Fais-moi une place, Luna. 

mercredi 12 avril 2017

Cité Martignac



J'étais chez une vieille amie, psychanalyste de son état, en compagnie d'une femme que j'ai connue et aimée il y a de très nombreuses années. Il y avait là un piano très étrange qui me faisait très envie, et je devais jouer sur ce piano une pièce de Messiaen que je ne connaissais pas du tout. Je décidais donc d'improviser dans le style de Messiaen mais le mari de mon amie surgit dans mon dos et je m'avisai alors que la partition était sur le pupitre et qu'il allait s'apercevoir de la supercherie puisqu'il savait lire la musique, ce qui m'a fait comprendre que la femme que j'aimais était amoureuse du mari de mon amie. Heureusement c'est le moment que choisirent les deux filles de mon amie, très grandes et magnifiques, pour commencer à chanter un duo de Moussorgski, entièrement nues, ce qui fit diversion. Pendant ce temps, devant mon piano, j'étais bien embêté car il n'y avait plus de liquide vaisselle.

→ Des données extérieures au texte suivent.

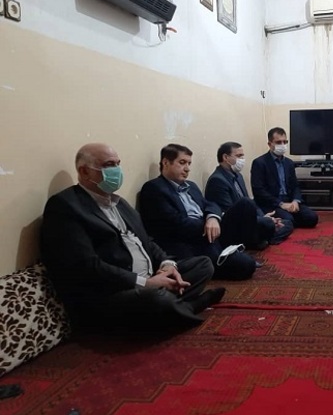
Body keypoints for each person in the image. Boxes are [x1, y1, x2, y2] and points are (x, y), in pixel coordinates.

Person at [40, 143, 225, 332]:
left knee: (203, 265)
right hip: (113, 291)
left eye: (117, 164)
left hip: (150, 277)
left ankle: (171, 307)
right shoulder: (65, 206)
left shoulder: (119, 203)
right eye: (109, 165)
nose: (117, 170)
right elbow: (87, 266)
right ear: (84, 171)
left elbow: (147, 241)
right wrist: (145, 283)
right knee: (156, 299)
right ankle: (189, 306)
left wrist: (167, 265)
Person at [139, 144, 260, 281]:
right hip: (190, 242)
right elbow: (175, 223)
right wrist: (206, 226)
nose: (187, 168)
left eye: (189, 163)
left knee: (246, 204)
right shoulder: (154, 188)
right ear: (166, 162)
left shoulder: (191, 186)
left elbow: (210, 204)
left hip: (210, 232)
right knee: (246, 265)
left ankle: (228, 251)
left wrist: (213, 219)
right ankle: (220, 259)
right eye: (182, 162)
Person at [205, 141, 294, 248]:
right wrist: (265, 220)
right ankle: (259, 239)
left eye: (242, 156)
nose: (242, 159)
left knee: (287, 223)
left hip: (250, 220)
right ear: (225, 157)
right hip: (236, 226)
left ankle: (262, 239)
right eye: (239, 156)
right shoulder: (217, 180)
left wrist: (263, 216)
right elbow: (231, 214)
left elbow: (251, 203)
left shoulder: (238, 176)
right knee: (268, 222)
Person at [250, 127, 319, 229]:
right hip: (272, 203)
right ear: (270, 144)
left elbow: (295, 185)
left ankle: (286, 222)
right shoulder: (260, 163)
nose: (282, 145)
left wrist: (295, 201)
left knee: (312, 218)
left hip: (289, 201)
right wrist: (281, 204)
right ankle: (283, 222)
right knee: (288, 220)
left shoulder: (289, 163)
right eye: (278, 142)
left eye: (285, 142)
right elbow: (259, 190)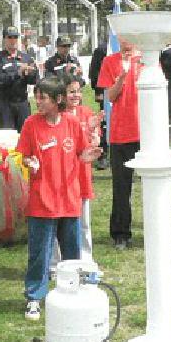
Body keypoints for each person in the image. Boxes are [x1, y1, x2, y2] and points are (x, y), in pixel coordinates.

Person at [18, 77, 103, 320]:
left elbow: (81, 152)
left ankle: (72, 295)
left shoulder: (73, 124)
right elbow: (23, 155)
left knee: (71, 254)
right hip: (42, 203)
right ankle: (35, 297)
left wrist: (89, 155)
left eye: (42, 98)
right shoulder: (30, 125)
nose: (38, 102)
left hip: (69, 201)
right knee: (39, 254)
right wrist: (29, 162)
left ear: (58, 100)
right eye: (36, 97)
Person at [96, 38, 144, 249]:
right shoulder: (110, 61)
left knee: (154, 185)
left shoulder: (148, 59)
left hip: (146, 132)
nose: (127, 41)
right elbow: (111, 97)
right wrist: (121, 78)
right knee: (121, 186)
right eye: (123, 36)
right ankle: (121, 234)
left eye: (131, 36)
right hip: (121, 133)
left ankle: (154, 230)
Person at [52, 74, 101, 264]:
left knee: (84, 222)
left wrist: (93, 134)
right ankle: (57, 261)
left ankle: (86, 259)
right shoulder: (56, 116)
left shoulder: (87, 113)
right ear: (61, 95)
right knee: (58, 221)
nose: (76, 95)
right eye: (71, 92)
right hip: (60, 177)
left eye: (78, 91)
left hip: (81, 176)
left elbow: (94, 142)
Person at [0, 26, 40, 130]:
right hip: (4, 105)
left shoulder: (26, 58)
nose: (13, 40)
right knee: (5, 140)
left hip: (22, 103)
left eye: (15, 37)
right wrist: (17, 73)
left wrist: (30, 73)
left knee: (25, 137)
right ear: (4, 39)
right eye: (10, 37)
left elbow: (35, 80)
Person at [88, 42, 110, 170]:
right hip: (106, 92)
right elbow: (95, 70)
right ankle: (103, 155)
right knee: (105, 124)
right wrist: (98, 91)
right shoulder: (103, 49)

Le mari jouait de la trompette. Les filles sont des nymphes. Les touches du piano ne s'enfonçaient pas. Je fabriquais un objet ("artistique"), dans cet appartement tout en enfilade, mais quoi, quel objet ?

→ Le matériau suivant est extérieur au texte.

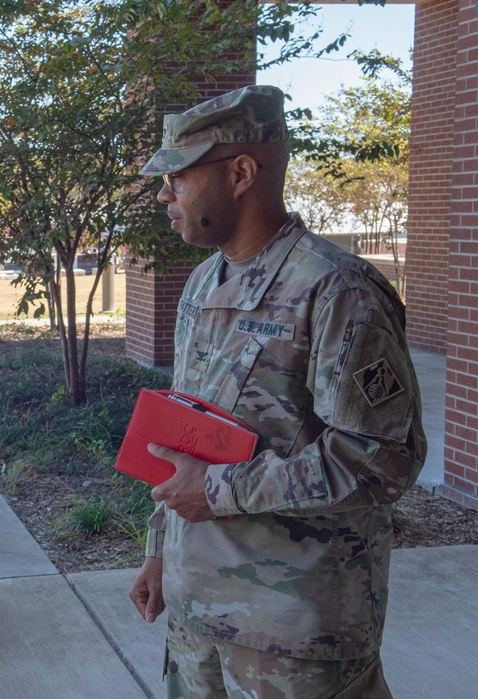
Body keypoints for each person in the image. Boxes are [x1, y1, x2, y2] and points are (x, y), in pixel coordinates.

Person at [128, 86, 426, 698]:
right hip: (195, 619)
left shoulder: (338, 291)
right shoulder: (202, 283)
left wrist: (217, 491)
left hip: (294, 636)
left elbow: (383, 459)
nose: (164, 194)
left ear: (240, 173)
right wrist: (162, 548)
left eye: (178, 177)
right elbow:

J'ai encore dans l'oreille la voix très haut perchée de la cadette, qui téléphonait à son amoureux : « Je n'aime que toi ! »

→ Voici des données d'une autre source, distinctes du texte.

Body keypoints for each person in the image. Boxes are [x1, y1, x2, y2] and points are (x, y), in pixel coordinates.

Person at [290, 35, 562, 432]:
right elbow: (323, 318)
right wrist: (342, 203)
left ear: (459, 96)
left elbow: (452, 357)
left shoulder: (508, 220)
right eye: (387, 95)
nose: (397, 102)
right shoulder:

Le capitaine Haddock et son Fly-Tox : « Celui-là est vraiment très gros ! » (c'est un hélicoptère).

Chants d'oiseaux, accords de quarte-et-sixte. AMEN. Des nymphes, les lèvres du sexe de I, a capella. 

Freud se penche vers moi et me fait un bisou dans le cou. Sa barbe me chatouille, je pousse un cri. Existe-t-une œuvre de Moussorgski pour trompette ?, me demande le Docteur. Je n'en sais rien, que je lui réponds, c'est vous le spécialiste. Et je m'envole en évitant les fils électriques. 

vendredi 7 avril 2017

Partita


Ah, cette partita en si bémol, combien de fois l'aura-t-on écoutée, jouée, entendue, combien de fois sera-t-elle venue en rêve ou au matin nous parler, nous accompagner, nous distraire un moment de la grisaille morne, de la bêtise, de la laideur, de l'angoisse qui creuse les heures ? Charmante, élégante, fine et distinguée comme une belle fille dont heureusement on ne comprend pas la langue, comme son charme est actif, et surtout persistant ! Combien de fois sur le piano on aura lu ces sept lettres, "partita", au milieu des autres partitions, combien de fois on aura vu la sœur travailler la gigue, regardé les mains légères se croiser, et senti dans son corps le charme opérer jusqu'au trouble d'une joie inexplicable mais jamais refusée…

Partita, Lipatti, ces deux mots de trois syllabes souvent prononcés dans une même phrase, les "a" et les "i", dans un rapport inversé, c'est la même tenue aristocratique, racée, l'italien et le Roumain, et les syncopes de l'allemande à la main gauche, qu'on est heureux, quand on a comme amis des personnages tels que ceux-là, musique, rythme, voyelles, danse, soleil, matin frais, après-midi ombrée, et le bel Erard dont on sent encore l'odeur, et Bach, qu'on est heureux ! Fleur de la journée. Élan vital, joie de l'instant éternel.

dimanche 2 avril 2017

Cathédrale engloutie


J'aimerais être une cathédrale qui se laisse engloutir par des flots lents. Mais je reçois des coups de pied dans les tibias ; heureusement pour moi. Douleur de l'œillet froissé, douceur de ton cul, la chair molle mais précise, le givre des muqueuses cuivrées, l'odeur poivrée, divine, je mets mes mains sur ton ventre et tu t'endors, ma queue dans ton dos, virgule asphalte en étoile cambrée. Enlacement. Prison. Fonds marins. La nervure du souffle inversé lourd, tenace, océan de la pensée recourbée sur elle-même, liquide écrin. 

Quelques phrases plus loin, il se mit à écouter "Voiles", de Debussy, joués par Richter et se tira une balle dans la bouche.